This section of code contains two things, first we have a 'QNetworkConv' which is a convulutional neural network, and it required the addition of the second function 'ConvBlock'. This network design has a convolutional block, a flattened layer, and two connected layers. The forward method then passes these layers through the convolutional block, and doing some similiar actions that we have previously discussed for the other designs. The convolutional block used 4 layers as seen by conv1, conv2 and so on. The forward function in the 'ConvBlock' reshapes its input and then applies it to the relu activiation function.

## Methods

In order to create this project there were a few things we needed to create. First, we needed a 2048 game board, this was defined as 'class Board', it contains everything related to the game. We then created a class 'replayBuffer' which contains the data that is being created by the agent, that can then be revisited. After that we have our training loop, an evaluation model, and lastly a random evaluation model to test as a baseline.
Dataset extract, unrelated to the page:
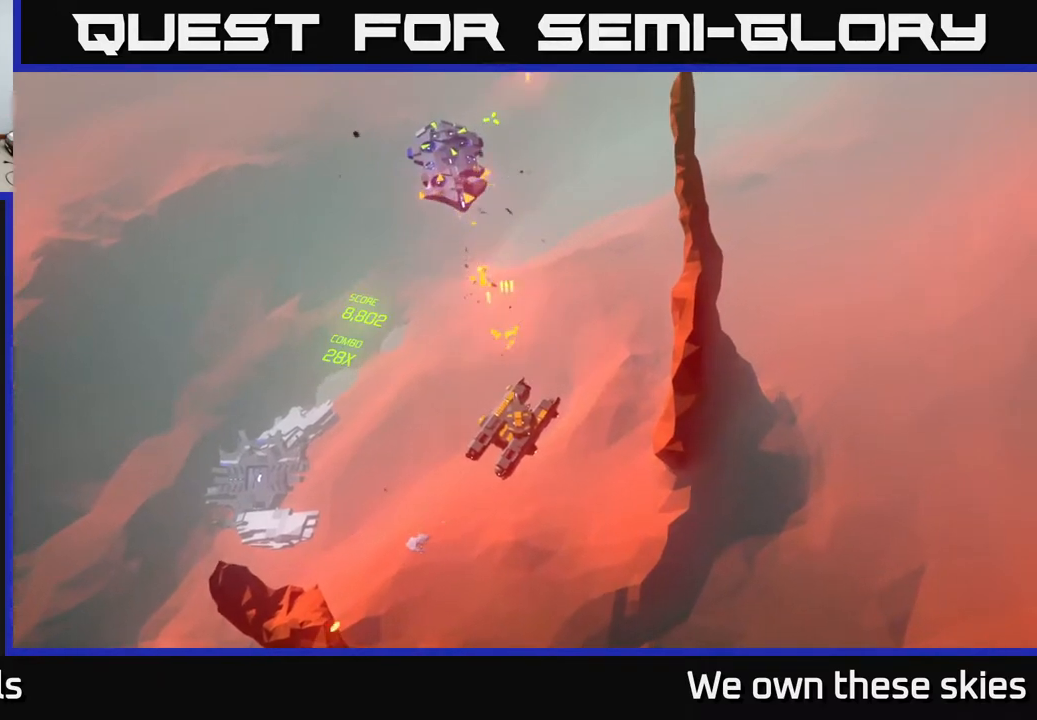
Gameplay with a controller (Xbox layout); each line is a JSON object with the inputs held at the frame after it. "events" lists button and stick changes between this image and that frame as [ms after this image, input, new state], when the widget could be followed in between. Not read: right_stick.
{"buttons": [], "left_stick": "center", "events": []}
The code and explanations for these are below.

In [None]:
class Board:
    def __init__(self):
        # Declare variables for score, last added tile position, merges made in last move, and game over flag
        self.score = 0
        self.last_added_tile = None
        self.merges_in_last_move = 0
        self.game_over = False

        # Initialize board with all zeros (4x4 grid) and then add two tiles
        self.board = [[0] * 4 for _ in range(4)]
        self._add_new_tile()
        self._add_new_tile()

    def print_board(self):
        # Iterates through each row of the board and prints it
        for row in self.board:
            print(' '.join(map(str, row)))

    def print_score(self):
        # Outputs the current score
        print(f"Score: {self.score}")

    def print_highest_tile(self):
        # Outputs the current highest tile
        print(f"Highest Tile: {self.highest_tile()}")

    def move_tiles(self, direction):
        # Check if game is already over
        if self.game_over:
            return False

        # Reset merge count to zero
        self.merges_in_last_move = 0

        # Make a copy of the original board
        original_board = [row[:] for row in self.board]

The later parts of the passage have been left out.